7/10
Heavy themes, but lifted to joy by Paul Newman, and a playful script
29 January 2010
Cool Hand Luke (1967)

A movie famous as an anti-establishment send-up and for the charming, smiling Paul Newman. Worth seeing for either reason. It does have comic moments to talk about--egg eating among them--and it has an especially low point for the treatment of women, even though it is justified internally by the characters. Most of the time it's a well paced, well acted chain gang movie, with one getaway (that's no spoiler--all prison movies have getaways) that is an homage or ripoff of the 1932 LeRoy chain gang movie to beat all chain gang movies.

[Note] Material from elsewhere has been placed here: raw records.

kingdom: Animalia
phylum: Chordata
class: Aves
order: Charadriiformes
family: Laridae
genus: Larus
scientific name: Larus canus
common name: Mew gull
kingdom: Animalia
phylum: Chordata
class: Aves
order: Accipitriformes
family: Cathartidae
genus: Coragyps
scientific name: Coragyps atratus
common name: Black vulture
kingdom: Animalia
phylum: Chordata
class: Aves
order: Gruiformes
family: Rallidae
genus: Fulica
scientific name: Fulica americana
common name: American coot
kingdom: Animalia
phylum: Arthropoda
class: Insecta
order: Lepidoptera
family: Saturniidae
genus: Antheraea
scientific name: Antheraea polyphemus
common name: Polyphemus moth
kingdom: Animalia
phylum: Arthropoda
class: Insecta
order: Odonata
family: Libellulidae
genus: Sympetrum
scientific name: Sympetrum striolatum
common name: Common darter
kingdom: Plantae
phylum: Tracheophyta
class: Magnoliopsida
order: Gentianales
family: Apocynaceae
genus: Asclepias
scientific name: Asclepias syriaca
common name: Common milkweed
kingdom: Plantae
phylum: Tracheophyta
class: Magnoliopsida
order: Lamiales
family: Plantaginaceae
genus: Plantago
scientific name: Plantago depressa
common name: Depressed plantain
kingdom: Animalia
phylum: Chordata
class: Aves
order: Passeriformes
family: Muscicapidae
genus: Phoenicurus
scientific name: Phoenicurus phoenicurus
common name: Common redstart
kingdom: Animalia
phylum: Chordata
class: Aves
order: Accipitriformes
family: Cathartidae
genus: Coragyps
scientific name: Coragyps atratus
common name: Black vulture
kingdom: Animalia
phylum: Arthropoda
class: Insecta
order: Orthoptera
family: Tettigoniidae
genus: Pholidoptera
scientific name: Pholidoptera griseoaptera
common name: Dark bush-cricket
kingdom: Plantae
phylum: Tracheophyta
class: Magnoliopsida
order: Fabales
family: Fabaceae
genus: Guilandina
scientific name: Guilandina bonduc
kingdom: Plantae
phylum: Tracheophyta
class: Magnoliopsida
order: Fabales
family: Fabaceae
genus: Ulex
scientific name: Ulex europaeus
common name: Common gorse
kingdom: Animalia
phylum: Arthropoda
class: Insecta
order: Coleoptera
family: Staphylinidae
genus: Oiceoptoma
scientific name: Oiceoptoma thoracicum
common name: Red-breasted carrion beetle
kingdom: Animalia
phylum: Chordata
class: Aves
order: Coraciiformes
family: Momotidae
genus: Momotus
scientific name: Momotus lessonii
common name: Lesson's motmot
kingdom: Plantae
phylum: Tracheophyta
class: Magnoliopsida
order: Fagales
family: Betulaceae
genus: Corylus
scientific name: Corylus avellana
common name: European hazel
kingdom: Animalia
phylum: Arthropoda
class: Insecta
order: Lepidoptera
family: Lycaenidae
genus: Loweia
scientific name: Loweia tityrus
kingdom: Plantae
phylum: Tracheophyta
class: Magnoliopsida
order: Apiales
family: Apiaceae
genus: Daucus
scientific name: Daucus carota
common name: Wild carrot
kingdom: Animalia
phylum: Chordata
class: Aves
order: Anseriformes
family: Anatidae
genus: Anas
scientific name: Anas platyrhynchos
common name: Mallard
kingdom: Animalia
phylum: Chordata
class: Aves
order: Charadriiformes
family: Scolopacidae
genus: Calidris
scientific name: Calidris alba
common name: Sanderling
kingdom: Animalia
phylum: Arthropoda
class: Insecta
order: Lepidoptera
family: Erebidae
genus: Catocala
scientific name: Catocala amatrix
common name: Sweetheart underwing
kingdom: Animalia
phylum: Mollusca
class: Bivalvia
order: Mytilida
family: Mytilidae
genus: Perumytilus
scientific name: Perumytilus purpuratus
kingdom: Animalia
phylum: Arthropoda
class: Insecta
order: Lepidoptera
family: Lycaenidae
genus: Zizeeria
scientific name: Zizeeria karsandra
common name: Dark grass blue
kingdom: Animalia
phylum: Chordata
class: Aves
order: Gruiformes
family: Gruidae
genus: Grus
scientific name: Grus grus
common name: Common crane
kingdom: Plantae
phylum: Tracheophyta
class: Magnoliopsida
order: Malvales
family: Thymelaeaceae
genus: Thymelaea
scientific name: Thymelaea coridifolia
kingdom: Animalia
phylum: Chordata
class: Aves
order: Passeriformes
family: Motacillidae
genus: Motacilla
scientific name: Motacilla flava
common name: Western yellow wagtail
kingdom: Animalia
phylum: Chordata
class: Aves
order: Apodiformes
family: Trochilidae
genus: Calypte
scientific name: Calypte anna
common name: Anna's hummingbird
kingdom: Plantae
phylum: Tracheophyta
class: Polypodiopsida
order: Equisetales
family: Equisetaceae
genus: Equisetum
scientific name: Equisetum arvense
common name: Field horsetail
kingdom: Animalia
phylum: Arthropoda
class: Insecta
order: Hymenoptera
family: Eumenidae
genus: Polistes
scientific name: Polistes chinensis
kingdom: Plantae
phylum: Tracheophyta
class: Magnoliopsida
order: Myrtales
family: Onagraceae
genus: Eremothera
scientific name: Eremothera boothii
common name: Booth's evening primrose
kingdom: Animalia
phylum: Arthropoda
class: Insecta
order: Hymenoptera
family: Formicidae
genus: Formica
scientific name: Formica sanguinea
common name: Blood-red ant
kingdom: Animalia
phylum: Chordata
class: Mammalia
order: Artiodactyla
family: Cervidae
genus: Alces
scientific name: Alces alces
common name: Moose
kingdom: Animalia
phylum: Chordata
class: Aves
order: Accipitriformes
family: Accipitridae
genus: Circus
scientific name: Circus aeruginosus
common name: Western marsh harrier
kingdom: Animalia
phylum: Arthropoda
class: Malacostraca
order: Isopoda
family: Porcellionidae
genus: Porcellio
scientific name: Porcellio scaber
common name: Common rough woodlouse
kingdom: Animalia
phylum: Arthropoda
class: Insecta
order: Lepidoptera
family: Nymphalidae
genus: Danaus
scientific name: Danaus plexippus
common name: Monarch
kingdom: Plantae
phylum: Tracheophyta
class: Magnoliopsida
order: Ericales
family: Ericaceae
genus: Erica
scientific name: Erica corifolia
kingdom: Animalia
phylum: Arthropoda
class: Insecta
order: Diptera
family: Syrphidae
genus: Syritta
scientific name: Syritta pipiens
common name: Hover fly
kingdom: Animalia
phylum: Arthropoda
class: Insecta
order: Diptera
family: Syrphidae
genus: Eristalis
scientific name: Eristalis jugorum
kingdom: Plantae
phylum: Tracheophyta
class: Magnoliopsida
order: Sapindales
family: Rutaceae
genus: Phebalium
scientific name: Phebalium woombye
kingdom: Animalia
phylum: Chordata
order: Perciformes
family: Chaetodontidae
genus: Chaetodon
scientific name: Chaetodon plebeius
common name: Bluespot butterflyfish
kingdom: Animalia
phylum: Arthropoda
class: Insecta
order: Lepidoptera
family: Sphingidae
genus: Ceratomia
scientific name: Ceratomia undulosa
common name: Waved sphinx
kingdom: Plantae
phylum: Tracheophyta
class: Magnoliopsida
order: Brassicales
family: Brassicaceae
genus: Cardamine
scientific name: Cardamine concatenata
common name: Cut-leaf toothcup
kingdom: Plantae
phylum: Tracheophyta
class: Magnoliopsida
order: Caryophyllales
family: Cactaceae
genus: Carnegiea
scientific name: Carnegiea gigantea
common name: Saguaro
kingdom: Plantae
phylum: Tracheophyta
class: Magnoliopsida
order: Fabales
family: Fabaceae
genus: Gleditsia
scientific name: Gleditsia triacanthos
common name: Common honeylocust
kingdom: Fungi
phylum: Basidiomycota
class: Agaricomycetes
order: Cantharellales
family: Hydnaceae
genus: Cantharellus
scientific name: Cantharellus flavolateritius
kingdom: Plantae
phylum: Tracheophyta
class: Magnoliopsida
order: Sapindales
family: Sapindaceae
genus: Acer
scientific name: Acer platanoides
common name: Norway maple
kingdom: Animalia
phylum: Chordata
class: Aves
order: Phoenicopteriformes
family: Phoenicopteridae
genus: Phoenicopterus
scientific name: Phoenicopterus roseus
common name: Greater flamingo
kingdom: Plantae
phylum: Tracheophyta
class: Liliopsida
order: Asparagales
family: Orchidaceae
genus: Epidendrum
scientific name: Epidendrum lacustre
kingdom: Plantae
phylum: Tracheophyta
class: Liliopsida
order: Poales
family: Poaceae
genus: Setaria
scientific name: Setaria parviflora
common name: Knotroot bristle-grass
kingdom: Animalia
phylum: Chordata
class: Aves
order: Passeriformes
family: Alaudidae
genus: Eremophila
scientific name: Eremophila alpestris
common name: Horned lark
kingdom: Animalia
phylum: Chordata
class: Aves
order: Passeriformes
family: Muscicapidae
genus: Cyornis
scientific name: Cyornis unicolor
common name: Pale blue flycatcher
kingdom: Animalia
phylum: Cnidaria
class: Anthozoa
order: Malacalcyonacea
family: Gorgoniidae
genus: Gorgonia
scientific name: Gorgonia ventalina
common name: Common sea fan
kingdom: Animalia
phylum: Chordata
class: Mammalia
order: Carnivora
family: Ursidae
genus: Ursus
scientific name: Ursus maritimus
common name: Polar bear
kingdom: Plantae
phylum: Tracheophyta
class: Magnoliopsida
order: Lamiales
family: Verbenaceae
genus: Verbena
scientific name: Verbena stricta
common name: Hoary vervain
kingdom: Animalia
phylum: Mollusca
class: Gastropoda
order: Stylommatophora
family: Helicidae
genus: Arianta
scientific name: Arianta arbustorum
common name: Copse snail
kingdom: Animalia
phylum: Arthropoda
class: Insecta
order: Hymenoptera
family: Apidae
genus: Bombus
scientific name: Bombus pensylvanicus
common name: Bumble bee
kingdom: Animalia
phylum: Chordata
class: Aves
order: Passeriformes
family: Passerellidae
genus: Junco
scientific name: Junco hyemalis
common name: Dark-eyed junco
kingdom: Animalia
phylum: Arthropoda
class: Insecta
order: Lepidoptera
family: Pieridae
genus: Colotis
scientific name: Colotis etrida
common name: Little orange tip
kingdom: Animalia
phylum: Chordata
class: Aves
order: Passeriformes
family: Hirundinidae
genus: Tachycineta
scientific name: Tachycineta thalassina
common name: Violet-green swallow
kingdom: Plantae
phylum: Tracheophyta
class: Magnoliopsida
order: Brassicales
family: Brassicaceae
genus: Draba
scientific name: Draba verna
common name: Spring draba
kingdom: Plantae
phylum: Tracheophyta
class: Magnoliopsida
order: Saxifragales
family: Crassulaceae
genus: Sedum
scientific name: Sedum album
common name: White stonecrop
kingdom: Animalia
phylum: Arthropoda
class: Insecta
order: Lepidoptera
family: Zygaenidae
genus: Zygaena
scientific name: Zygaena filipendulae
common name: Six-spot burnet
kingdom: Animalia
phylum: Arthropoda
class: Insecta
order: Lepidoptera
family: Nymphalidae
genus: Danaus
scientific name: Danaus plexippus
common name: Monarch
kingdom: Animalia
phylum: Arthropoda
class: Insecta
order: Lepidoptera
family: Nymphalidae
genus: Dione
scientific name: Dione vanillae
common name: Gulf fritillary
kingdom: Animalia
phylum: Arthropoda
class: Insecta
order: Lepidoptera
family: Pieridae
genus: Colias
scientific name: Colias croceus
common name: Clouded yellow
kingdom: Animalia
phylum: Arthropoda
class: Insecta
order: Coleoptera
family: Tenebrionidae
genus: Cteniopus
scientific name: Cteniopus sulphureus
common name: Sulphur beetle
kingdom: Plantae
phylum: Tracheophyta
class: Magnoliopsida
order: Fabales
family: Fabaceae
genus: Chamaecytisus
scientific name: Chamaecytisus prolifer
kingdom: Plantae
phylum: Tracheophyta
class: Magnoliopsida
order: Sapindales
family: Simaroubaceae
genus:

Because the movie is clearly set in the past, it doesn't indict the prison system directly, but does critique the problem of authority, and of what exactly is a punishment suitable for petty crime. I don't know if the title character (played by Newman) is an anti-hero exactly (he lacks any true badness) but there is no doubt by halfway through who the true good guy is. And by the end, the Christian symbolism is overwhelming. If Cool Hand Luke the man isn't quite what you think of as messianic, he still does at least show what it means to be good in very ungood circumstances. It's a complicated thing to be a hero, and to survive those who are threatened by those better than them, and in the end, that's what the movie is about. Compelling if never amazing, and most of all enjoyable.